15. As the Court had elaborately considered the material the mere filing of another Criminal Revision No. 2258 of 2004 challenging the order dated 7.5.04 passed by the CJM wherein an order had only been passed by this Court on 4.10.04 seeking the report of further investigation, but no stay of proceedings before the Court below had been granted, constituted no reason for the trial court to have deferred the framing of charges, or to have allowed the application seeking discharge or the applicants. It may be noted that as pointed out by the trial judge in the impugned order the further investigation had if fact been concluded.
16. Even otherwise the mere progress of further investigation does not imply that the Court which has taken cognizance after the charge sheet was earlier submitted before it, must necessarily stay the trial of the case. Whether the trial ought to be stayed or not, is a decision entirely for the discretion of the court concerned, because there may be circumstances where the trials are sought to be unduly stalled by the ploy of further investigations which can be made to extend ad nauseum by the wiles and machinations of an uncanny or politically influential accused. It has become common now for investigations being transferred due to political pressures at the instance of accused who as held in CBI v. Rajesh Gandhi (supra) have no locus standi, and thereby trials remained are wrongly stalled for long periods of time. Moreover, the result of the further investigations is only the re-examination of some earlier witnesses by the investigating officer or examination of other persons. The statements of witnesses under Section 161 Cr.P.C, recorded earlier or after the new investigation do not constitute substantial evidence and their only purpose is to contradict the evidence of witnesses who are produced in the trial, in accordance with Section 145 of the Evidence Act. Hence simply because further investigation is being done, criminal courts must resist passing orders in each case staying the trial.
17. In this view of the matter, I find no illegality in the order dated 25.5.2005 discharging the revisionists and or the order dated 4.6.2005 framing the charge.
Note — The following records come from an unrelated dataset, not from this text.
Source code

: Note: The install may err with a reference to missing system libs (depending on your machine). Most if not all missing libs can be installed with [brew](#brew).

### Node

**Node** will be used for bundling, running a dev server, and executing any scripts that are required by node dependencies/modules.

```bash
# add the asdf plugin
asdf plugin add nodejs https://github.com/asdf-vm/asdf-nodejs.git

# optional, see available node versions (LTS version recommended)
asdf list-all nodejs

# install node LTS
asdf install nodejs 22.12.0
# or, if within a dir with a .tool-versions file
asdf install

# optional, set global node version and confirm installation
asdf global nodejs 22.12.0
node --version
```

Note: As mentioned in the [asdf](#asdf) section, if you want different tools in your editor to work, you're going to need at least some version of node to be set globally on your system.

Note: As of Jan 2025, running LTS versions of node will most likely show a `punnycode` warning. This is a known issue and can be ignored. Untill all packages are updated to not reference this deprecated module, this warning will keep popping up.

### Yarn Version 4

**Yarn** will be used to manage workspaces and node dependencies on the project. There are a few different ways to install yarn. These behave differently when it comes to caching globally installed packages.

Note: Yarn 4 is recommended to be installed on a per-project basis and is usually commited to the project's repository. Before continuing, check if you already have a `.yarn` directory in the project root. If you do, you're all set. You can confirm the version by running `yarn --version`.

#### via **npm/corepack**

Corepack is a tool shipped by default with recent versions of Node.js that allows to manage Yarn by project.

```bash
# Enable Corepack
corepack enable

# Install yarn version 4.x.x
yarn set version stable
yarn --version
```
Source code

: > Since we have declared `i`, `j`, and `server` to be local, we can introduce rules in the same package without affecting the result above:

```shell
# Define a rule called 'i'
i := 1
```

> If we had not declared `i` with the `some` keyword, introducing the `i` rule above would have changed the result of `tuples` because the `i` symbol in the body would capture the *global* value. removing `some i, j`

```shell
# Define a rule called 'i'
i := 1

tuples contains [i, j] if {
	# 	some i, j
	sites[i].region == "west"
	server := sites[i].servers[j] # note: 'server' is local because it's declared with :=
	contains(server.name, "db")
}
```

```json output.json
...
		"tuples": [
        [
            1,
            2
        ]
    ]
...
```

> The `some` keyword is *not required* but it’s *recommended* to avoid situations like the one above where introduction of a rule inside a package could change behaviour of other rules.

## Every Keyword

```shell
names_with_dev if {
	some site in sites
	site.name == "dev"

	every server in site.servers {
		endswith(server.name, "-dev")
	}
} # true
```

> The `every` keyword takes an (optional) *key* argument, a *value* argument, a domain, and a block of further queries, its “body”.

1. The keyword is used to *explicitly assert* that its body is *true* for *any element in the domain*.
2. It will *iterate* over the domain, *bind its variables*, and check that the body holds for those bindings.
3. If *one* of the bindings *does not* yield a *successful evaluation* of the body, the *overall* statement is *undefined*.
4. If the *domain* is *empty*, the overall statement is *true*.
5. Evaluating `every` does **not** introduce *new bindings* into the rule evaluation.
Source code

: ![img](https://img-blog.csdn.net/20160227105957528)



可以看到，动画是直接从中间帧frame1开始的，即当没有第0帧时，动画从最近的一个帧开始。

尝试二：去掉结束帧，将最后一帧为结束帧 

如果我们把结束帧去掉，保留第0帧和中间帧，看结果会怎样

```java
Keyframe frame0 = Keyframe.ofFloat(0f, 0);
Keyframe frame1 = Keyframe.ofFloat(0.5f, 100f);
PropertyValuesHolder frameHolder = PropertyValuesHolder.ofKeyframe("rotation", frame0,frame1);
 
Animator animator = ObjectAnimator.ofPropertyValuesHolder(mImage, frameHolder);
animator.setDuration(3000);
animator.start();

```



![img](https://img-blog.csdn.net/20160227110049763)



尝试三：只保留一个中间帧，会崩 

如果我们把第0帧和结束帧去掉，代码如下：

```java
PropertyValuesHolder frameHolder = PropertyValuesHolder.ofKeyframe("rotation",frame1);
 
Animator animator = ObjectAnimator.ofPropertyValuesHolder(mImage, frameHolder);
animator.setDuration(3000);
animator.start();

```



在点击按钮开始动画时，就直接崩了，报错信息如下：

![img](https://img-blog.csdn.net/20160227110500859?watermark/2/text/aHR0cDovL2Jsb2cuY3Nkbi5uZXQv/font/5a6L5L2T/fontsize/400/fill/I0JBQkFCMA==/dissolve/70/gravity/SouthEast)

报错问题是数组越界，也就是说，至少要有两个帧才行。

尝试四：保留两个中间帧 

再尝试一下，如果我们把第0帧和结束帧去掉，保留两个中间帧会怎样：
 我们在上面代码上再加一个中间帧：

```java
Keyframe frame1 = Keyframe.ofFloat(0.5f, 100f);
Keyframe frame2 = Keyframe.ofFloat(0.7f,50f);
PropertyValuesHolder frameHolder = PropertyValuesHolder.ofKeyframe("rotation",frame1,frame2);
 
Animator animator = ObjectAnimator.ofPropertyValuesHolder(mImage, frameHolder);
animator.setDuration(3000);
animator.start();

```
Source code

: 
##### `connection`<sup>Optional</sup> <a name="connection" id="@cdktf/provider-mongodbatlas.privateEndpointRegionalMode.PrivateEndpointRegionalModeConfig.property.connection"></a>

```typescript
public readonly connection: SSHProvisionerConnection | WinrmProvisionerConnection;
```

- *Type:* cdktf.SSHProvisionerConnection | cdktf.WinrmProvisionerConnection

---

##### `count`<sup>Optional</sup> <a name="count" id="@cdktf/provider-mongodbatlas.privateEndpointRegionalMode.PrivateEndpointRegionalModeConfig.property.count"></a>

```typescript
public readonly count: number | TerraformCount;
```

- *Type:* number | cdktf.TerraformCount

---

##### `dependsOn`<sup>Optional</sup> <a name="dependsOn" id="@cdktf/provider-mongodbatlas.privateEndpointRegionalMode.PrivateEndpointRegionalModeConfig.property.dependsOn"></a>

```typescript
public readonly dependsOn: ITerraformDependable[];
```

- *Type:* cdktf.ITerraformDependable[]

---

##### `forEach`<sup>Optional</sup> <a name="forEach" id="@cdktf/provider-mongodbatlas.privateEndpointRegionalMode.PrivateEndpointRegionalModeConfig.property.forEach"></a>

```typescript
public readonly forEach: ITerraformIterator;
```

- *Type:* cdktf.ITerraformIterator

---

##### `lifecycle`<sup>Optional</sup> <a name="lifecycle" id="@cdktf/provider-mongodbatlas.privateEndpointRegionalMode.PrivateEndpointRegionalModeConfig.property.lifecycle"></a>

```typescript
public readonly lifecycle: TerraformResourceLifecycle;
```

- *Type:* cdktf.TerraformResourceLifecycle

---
The revision is devoid of force and it is dismissed.
18. As the proceedings have remained stayed for some length in view of the repeated attempts by the Revisionists to approach different police authorities and by filing different petitions before this Court, although the revisionists are engaged in a case of murder, the Trial Court is now directed to proceed with the all expedition.
19. Office is directed to communicate this order to the Court below within three weeks for compliance. Office is also directed to place a. copy of this judgment on the record of Criminal Revision No. 2258 of 2004 which is still pending before this Court.